L'OTAN a lancé samedi de nouveaux raids sur le secteur de la résidence de Mouammar Kadhafi à Tripoli, après l'engagement américain, français et britannique au G8 de «finir le travail» en Libye et la pression accrue pour un départ du leader libyen, désormais lâché par la Russie.

Une forte explosion a secoué la capitale libyenne samedi vers 04h00 (heure de Montréal). Une colonne de fumée blanche s'est élevée peu après au-dessus du secteur de Bab Al-Aziziya, résidence du colonel Kadhafi, cible depuis quatre jours de bombardements intensifs.

Plus tôt, vers 21h00 vendredi deux détonations ont retenti dans le même secteur, où l'Otan affirme avoir visé un «centre de commandement et de contrôle».

Sur le plan diplomatique, Tripoli a essuyé vendredi un nouveau revers majeur, après avoir été lâché par la Russie qui s'est alignée, lors du sommet du G8 à Deauville, sur la position des Occidentaux pour réclamer le départ du colonel Kadhafi.

Le président russe Dimitri Medvedev, dont le pays refusait jusqu'alors de soutenir les appels américain et français à son départ, s'était abstenu lors du vote à l'ONU de la résolution 1973 autorisant des frappes internationales contre Tripoli.

Il a signé par ailleurs vendredi la déclaration finale du G8 affirmant que M. Kadhafi avait «perdu toute légitimité», et a offert à ses partenaires sa «médiation» dans le conflit, annonçant l'envoi immédiat d'un émissaire à Benghazi, fief de la rébellion libyenne dans l'Est.

Mais à Tripoli, la portée de ce revirement a été minimisée par le vice-ministre aux Affaires étrangères, Khaled Kaaim.

«Le G8 est un sommet économique. Nous ne sommes pas concernés par ses décisions», a-t-il dit.

Il a rejeté dans le même temps une éventuelle conciliation de Moscou, affirmant que Tripoli n'«acceptera aucune médiation qui marginalise le plan de paix de l'Union africaine».

À Benghazi en revanche, le président du Conseil national de transition (CNT, instance dirigeante de la rébellion), Moustapha Abdeljalil, a salué la nouvelle «position affichée» par la Russie.

Il a indiqué s'attendre à une venue de la délégation russe «la semaine prochaine».
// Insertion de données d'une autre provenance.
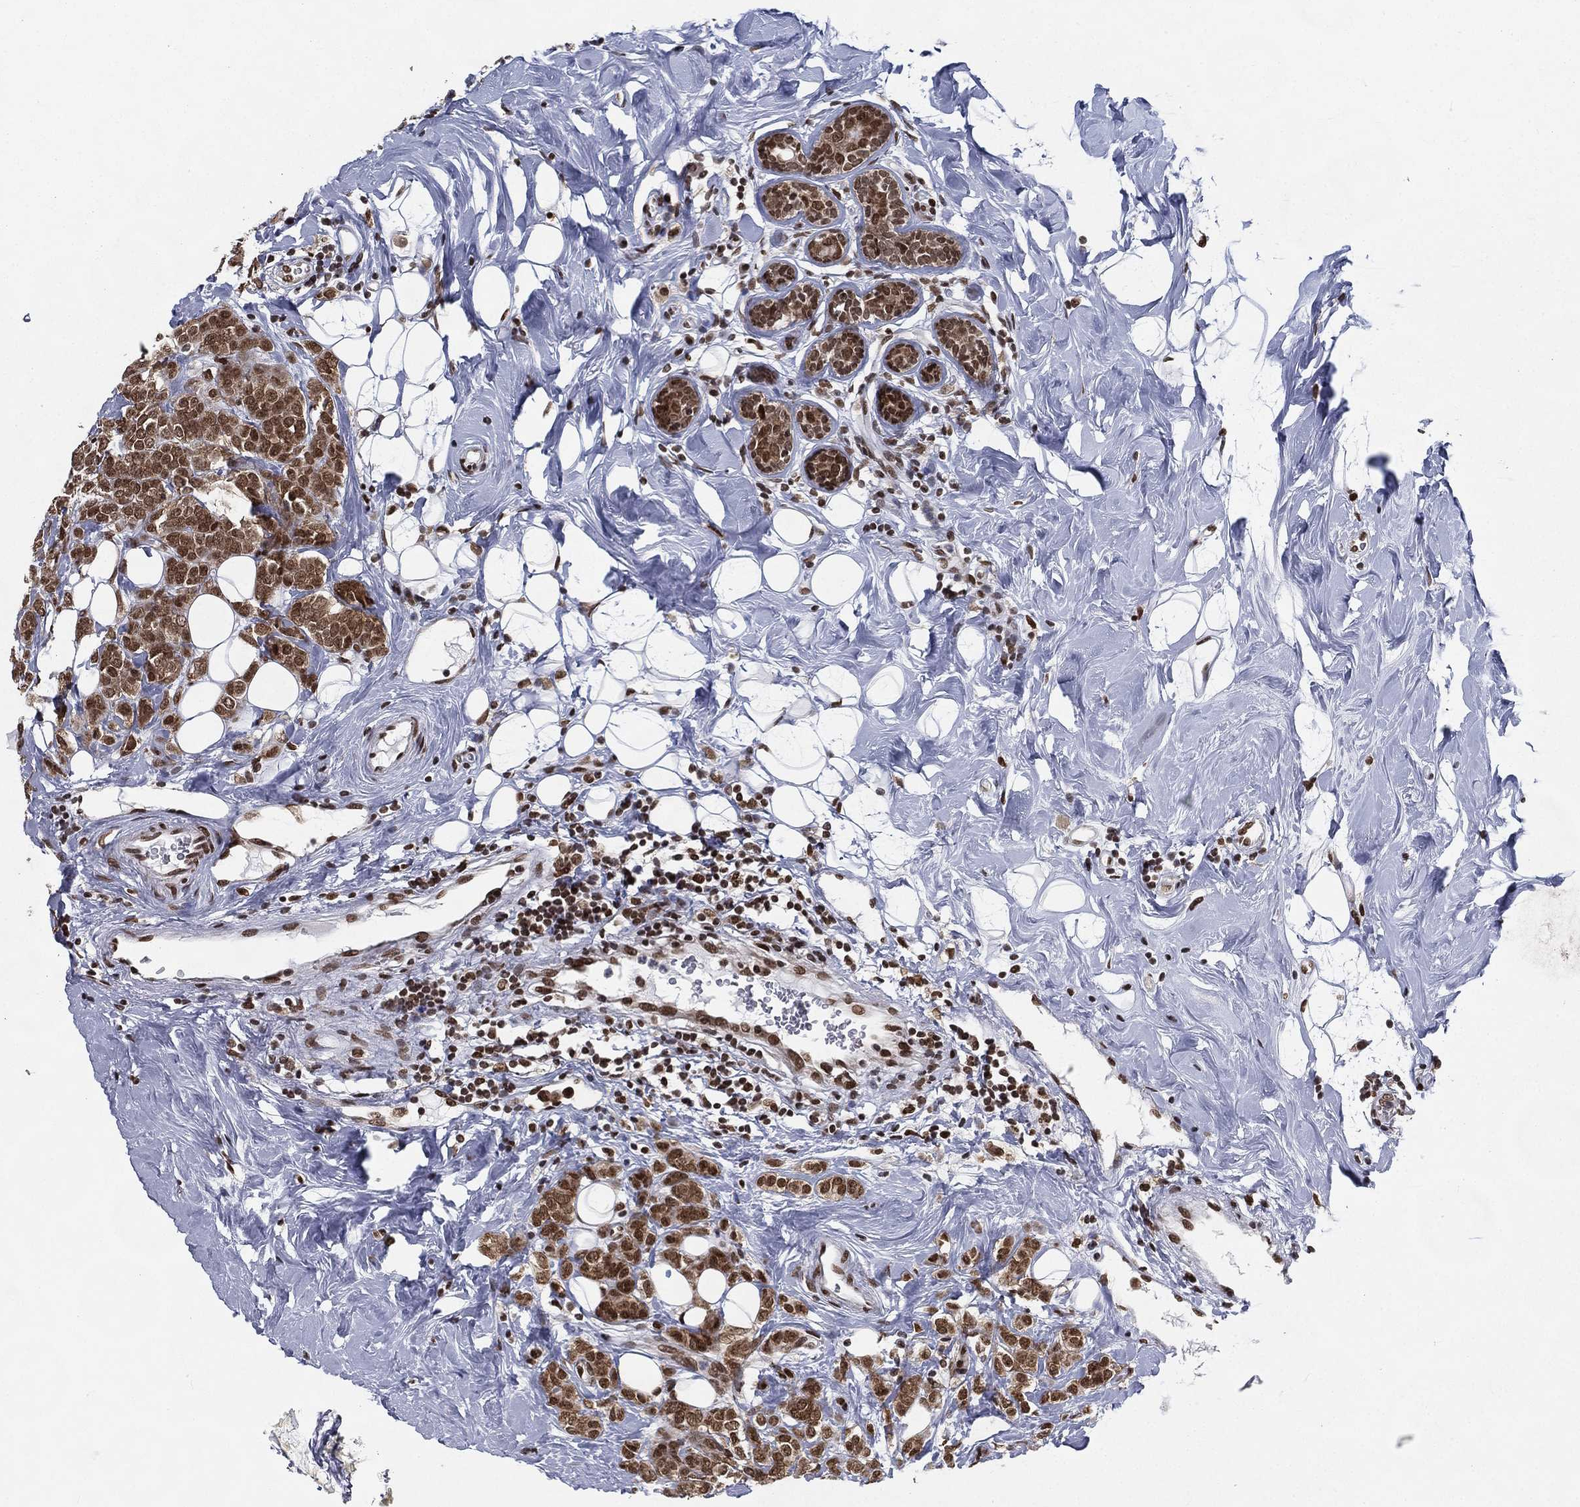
{"staining": {"intensity": "strong", "quantity": ">75%", "location": "nuclear"}, "tissue": "breast cancer", "cell_type": "Tumor cells", "image_type": "cancer", "snomed": [{"axis": "morphology", "description": "Lobular carcinoma"}, {"axis": "topography", "description": "Breast"}], "caption": "A brown stain labels strong nuclear positivity of a protein in human lobular carcinoma (breast) tumor cells.", "gene": "FUBP3", "patient": {"sex": "female", "age": 49}}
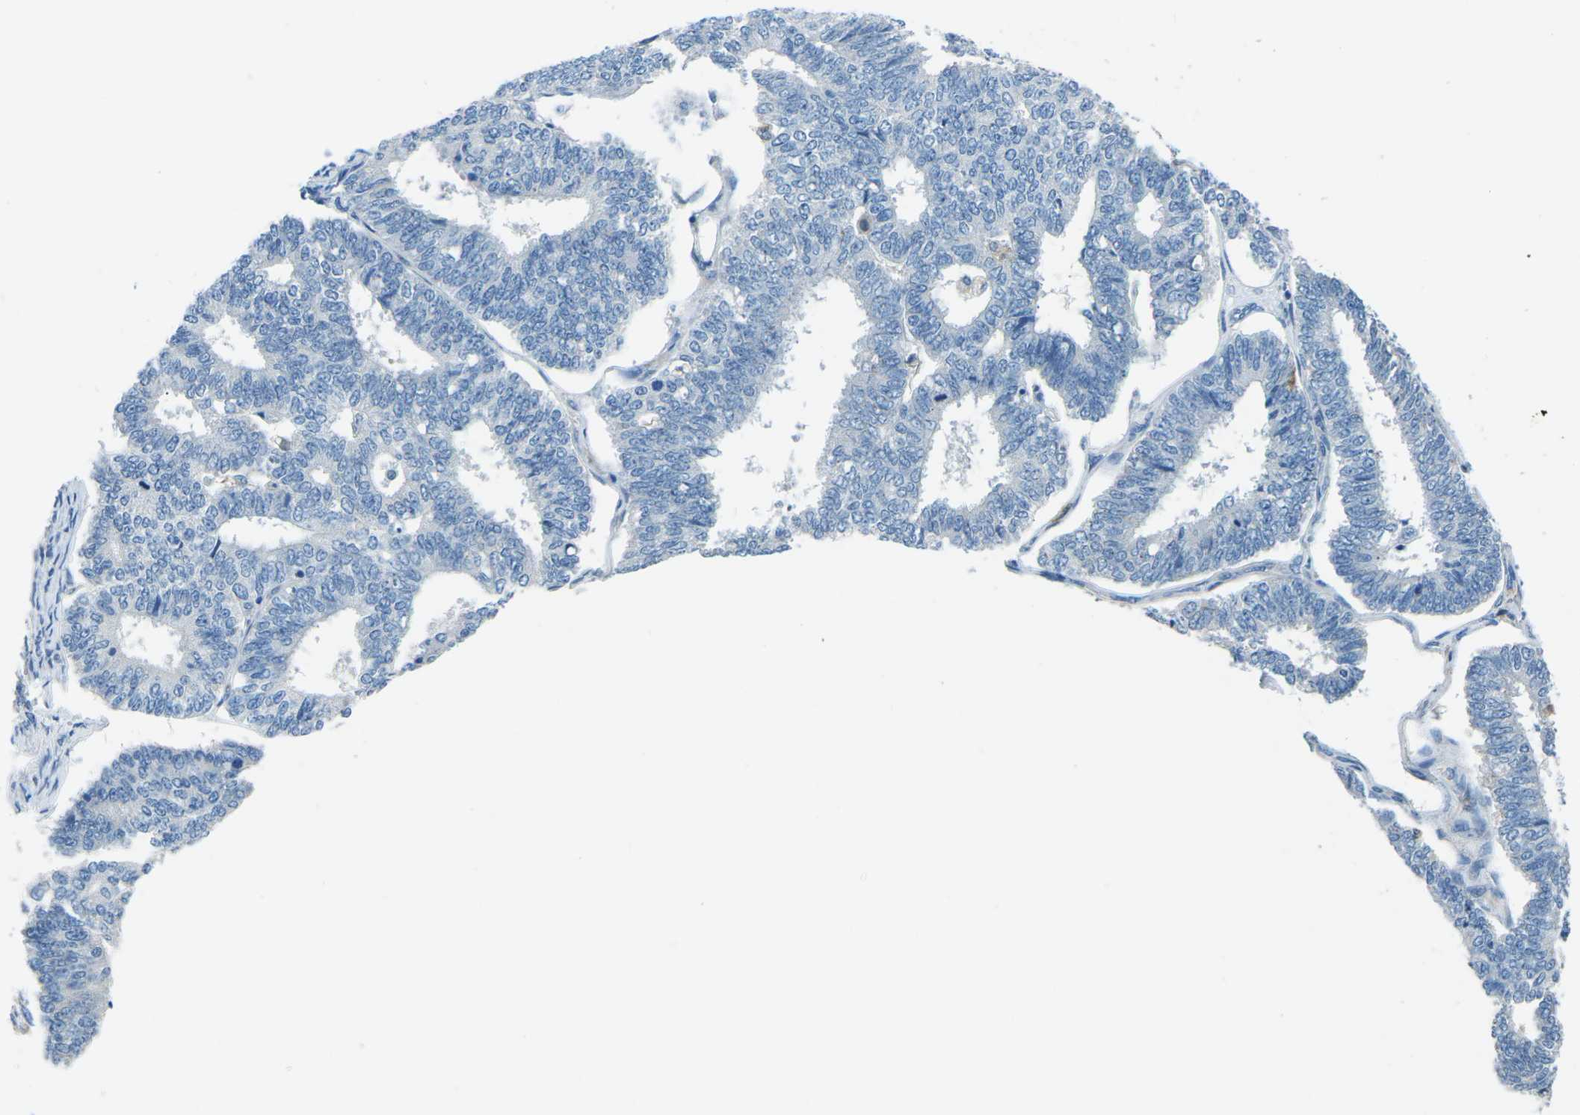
{"staining": {"intensity": "negative", "quantity": "none", "location": "none"}, "tissue": "endometrial cancer", "cell_type": "Tumor cells", "image_type": "cancer", "snomed": [{"axis": "morphology", "description": "Adenocarcinoma, NOS"}, {"axis": "topography", "description": "Endometrium"}], "caption": "Image shows no significant protein positivity in tumor cells of endometrial adenocarcinoma.", "gene": "CD1D", "patient": {"sex": "female", "age": 70}}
Il a aussi répété «pour la dernière fois» la position du CNT qui n'a «aucune intention d'accepter des négociations qui ne seraient pas basées sur le départ de Kadhafi pour mettre un terme au conflit».

Une révolte sans précédent a éclaté à la mi-février contre le régime du colonel Kadhafi, qui l'a durement réprimée, pour se transformer en guerre civile.

La révolte a poussé près de 750 000 personnes à fuir, selon l'ONU, et fait des milliers de morts selon le procureur de la Cour pénale internationale, Luis Moreno-Ocampo, qui a demandé un mandat d'arrêt contre Mouammar Kadhafi pour crimes contre l'humanité.

À Deauville, le président américain Barack Obama, qui a appelé une nouvelle fois au départ du leader libyen, a averti que la coalition internationale allait «finir le travail» en Libye.

Sur le terrain, deux rebelles ont été tués vendredi dans des affrontements avec des troupes gouvernementales, à 285 km au sud-est d'Ajdabiya (est).

«Il y a eu des affrontements avec les forces de Kadhafi. Deux rebelles ont été tués à 103, un site pétrolier», a déclaré Jamal Mansour, un commandant rebelle à Ajdabiya.

Les insurgés avaient déjà fait état de combats sporadiques autour de la ville de Jallo dans le sud-est, sous contrôle des rebelles.

À Misrata, ville stratégique assiégée pendant des semaines par les forces fidèles à Kadhafi avant que les rebelles ne les délogent de l'aéroport, un témoin a indiqué à l'AFP que la situation commençait à redevenir «normale».

De nombreux barrages ont été enlevés, des employés nettoient la ville et arrosent les pelouses dans les lieux publics et de nombreux magasins ont rouvert, selon lui.

Mais selon des sources hospitalières, les troupes de Kadhafi continuent de bombarder Misrata et faire des victimes civiles.

L'OTAN a par ailleurs accusé récemment les forces pro-Kadhafi d'avoir posé de nombreuses mines autour de cette ville située à 200 km à l'est de Tripoli. Leur objectif est de «reprendre la ville aux rebelles», a déclaré le commandant en chef de l'opération de l'OTAN, Charles Bouchard.

Sur le plan diplomatique, le Sénégal a reconnu le CNT «comme représentant légitime du peuple libyen», comme l'ont déjà fait la France, l'Italie, le Qatar, la Gambie, la Jordanie, et la Grande-Bretagne de facto.